Especially the one between me and Josh, which had always been a bit strained.

That’s why the two years after Josh left home for university, even though he was only twenty-five minutes up the road at the University of the West of England, were practically the happiest years of my life.

Just me and Livvie, loafing about at home after school every day, while Mum and Dad were busy with their own jobs and social lives.

Livvie was the beating heart of our family.

It was impossible not to be tugged towards her spirit and love of life.

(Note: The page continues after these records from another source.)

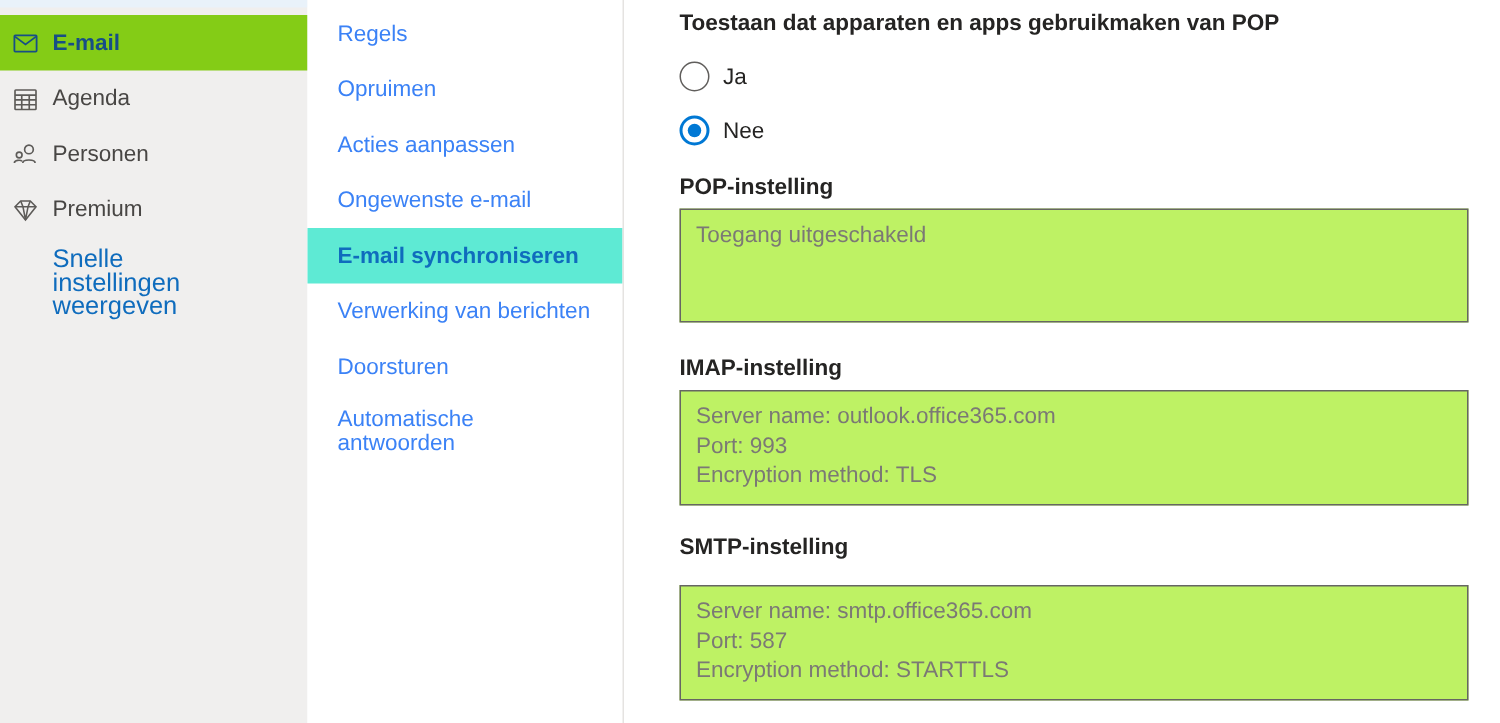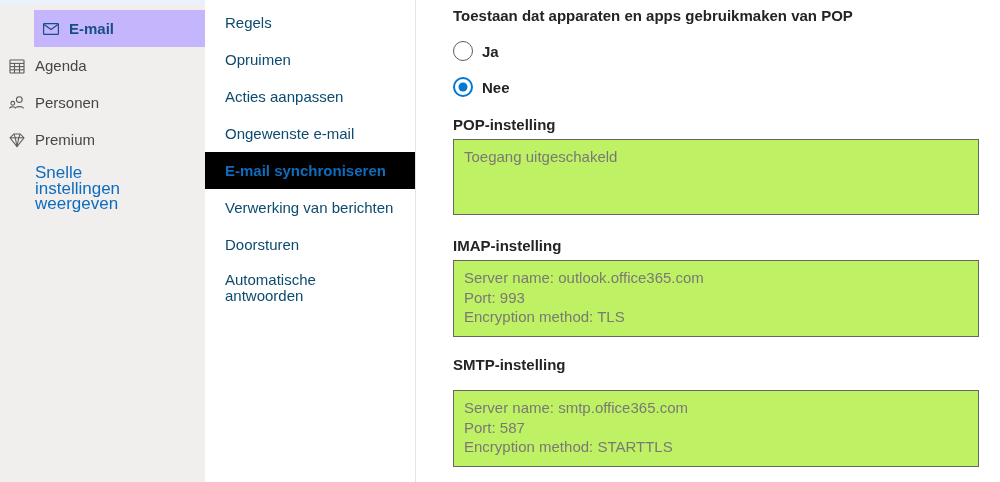--- a/index.html
+++ b/index.html
@@ -9,43 +9,43 @@
   
   .sidebar { position:absolute; left:0; top:0; width:205px; height:482px;
     background:#f0efee; }
   .sidebar-top-tint { height:5px; background:#e9f2fa; }
   .side-list { padding-top:5px; }
   .side-item { display:flex; align-items:center; height:37px; padding-left:6px;
     font-size:15px; color:#484644; cursor:pointer; }
   .side-item .icon { width:21px; display:flex; justify-content:center;
     align-items:center; color:#5d5b58; flex:none; }
   .side-item .lbl { margin-left:8px; }
-  .side-item.selected { background:#c4b5fd; color:#174e86; font-weight:bold;margin-left:34px; }
+  .side-item.selected { background:#84cc16; color:#174e86; font-weight:bold; }
   .side-item.selected .icon { color:#174e86; }
   .quick-link { margin:7px 0 0 35px; width:132px; font-size:17px;
     line-height:15.5px; color:#0f6cbd; cursor:pointer; }
 
   
   .menu { position:absolute; left:205px; top:0; width:210px; height:482px;
     background:#ffffff; padding-top:4px; }
   .menu-item { display:flex; align-items:center; height:37px; padding-left:20px;
-    font-size:15px; color:#0c4a6e; cursor:pointer; }
-  .menu-item.selected { background:#000000; color:#0f6cbd; font-weight:bold; }
+    font-size:15px; color:#3b82f6; cursor:pointer; }
+  .menu-item.selected { background:#5eead4; color:#0f6cbd; font-weight:bold; }
   .menu-item.two-line { height:50px; line-height:16px; }
   .menu-item.two-line .mlbl { width:130px; }
 
   .v-separator { position:absolute; left:415px; top:0; width:1px; height:482px;
     background:#e5e3e1; }
 
   
   .content { position:absolute; left:416px; top:0; width:584px; height:482px; }
   .heading { position:absolute; left:37px; top:7px; font-size:15px;
     font-weight:bold; color:#252423; }
   .radio-row { position:absolute; left:37px; display:flex; align-items:center;
-    cursor:pointer;font-weight:bold; }
+    cursor:pointer; }
   .radio-row.ja  { top:41px; }
   .radio-row.nee { top:77px; }
   .radio-circle { width:20px; height:20px; border:1px solid #605e5c;
     border-radius:50%; background:#fff; flex:none; position:relative; }
   .radio-circle.checked { border:2px solid #0078d4; }
   .radio-circle.checked::after { content:""; position:absolute; top:50%; left:50%;
     width:9px; height:9px; background:#0078d4; border-radius:50%;
     transform:translate(-50%,-50%); }
   .radio-label { margin-left:9px; font-size:15px; color:#252423; }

There was no doubt in my mind that she’d do something significant with her talents, most likely through the cello that she loved playing so much, and that – regardless of whatever she did with her life and wherever she ended up – Scarnbrook wouldn’t forget Livvie Allister in a hurry.

And, well, it never did – for all the wrong reasons. Because Livvie’s departure was as unexpected as her arrival.

But thinking about that stuff – let alone talking about it – was instinctively out of bounds.

I blinked away my tears and opened up my coffee-table drawer to retrieve my Christmas movie notebook.

I added the details of the film that had just ended, along with the one I’d watched with Elle last night.

I’d watched twenty-nine of them last December, and it was my intention to beat that figure this year.

After I’d tallied up my latest viewing total, I decided I might as well put up my Christmas tree.

These days, ‘putting up the tree’ was a pretty depressing affair.

It involved retrieving my miniature fibre-optic spruce from its tatty box, bending the bristly wires into vaguely branch-like positions and shoving it on top of the space-saving dining table in the corner of my living room, which was permanently folded away into its smallest position these days.

As my outstretched hand scrabbled about under my bed for the box in question, it landed on another box, instead – the one that had housed my PE effort award for all those years.